Customer Finds 100 Million-Year-Old Footprints Belonging to World’s Largest Dinosaur Species At a Restaurant in China!

Picture of a dinosaur track found at the restaurant.

(Lida Xing (facebook.com/xinglida))

Imagine walking into a restaurant in search of something delicious, only to find dinosaur footprints dating back to the Cretaceous! Believe it or not, that’s precisely what happened with a palaeontology-enthusiast in China earlier this month.

On July 10, Ou Hongtao visited a restaurant in Leshan (based in China’s Sichuan province) as per usual, when his eyes caught something quite unusual. In the yard of the restaurant, he spotted “special dents” on the ground that looked very much like dinosaur footprints to him.

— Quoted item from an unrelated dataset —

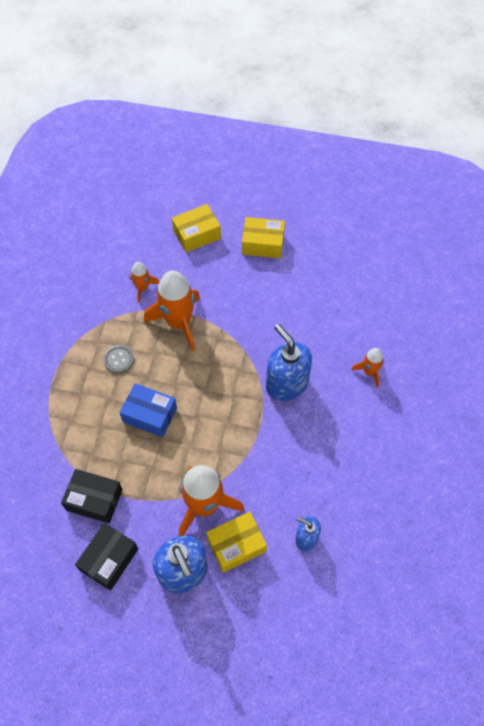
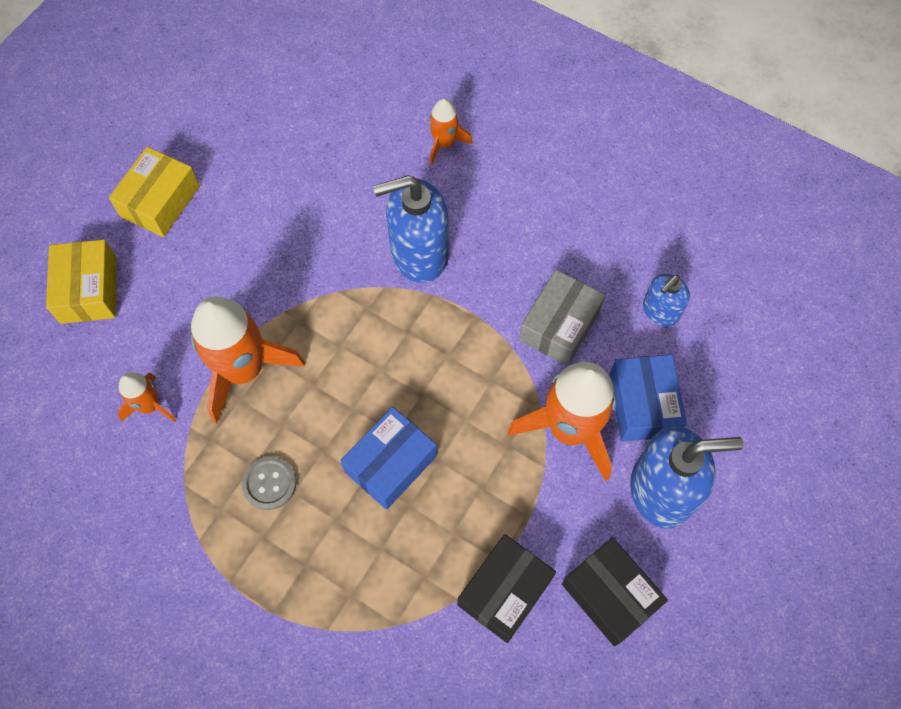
camera: 70 degrees left, 5 degrees up
yellow box [206,512,267,573] -> blue box [609,354,687,442]
none -> grey box [519,270,605,366]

His assumptions were soon confirmed by a team headed by Dr Lida Xing, a palaeontologist and associate professor at the China University of Geosciences.

Using a 3D scanner, the team was able to deduce that the prints were left behind by two brontosauruses, a genus of gigantic quadruped sauropod dinosaurs. They roamed the Earth during the Cretaceous period that lasted from about 145 to 66 million years ago, at a time when dinosaurs flourished around the globe.

These dinos, which had four thick legs and an extremely long neck, are believed to be among the largest land animals to have ever existed! They were 122 feet long and an estimated 70 tons heavy, extending the length of three buses and weighing as much as 10 African elephants.

This discovery was made just 5 kilometres from the Giant Buddha of Leshan — the world’s largest stone Buddha statue that’s carved out of a cliff of red sandstone. In fact, the 8-metre-long footprints were found preserved in sediment similar to what was used to create the statue.

What makes this find even more incredible is its rarity — in China, the field of palaeontology is being hampered by the country’s rapid development, with construction projects increasingly destroying countless fossils.

It was sheer luck that kept these footprints intact. Prior to the restaurant, the site was home to a chicken farm where sand and dirt possibly helped protect the prints.

And once the restaurant owner took over, his preference for a natural stone look was the sole reason why he decided not to cover the ground with cement and unknowingly bury the prints with it. Quite fascinating, isn’t it?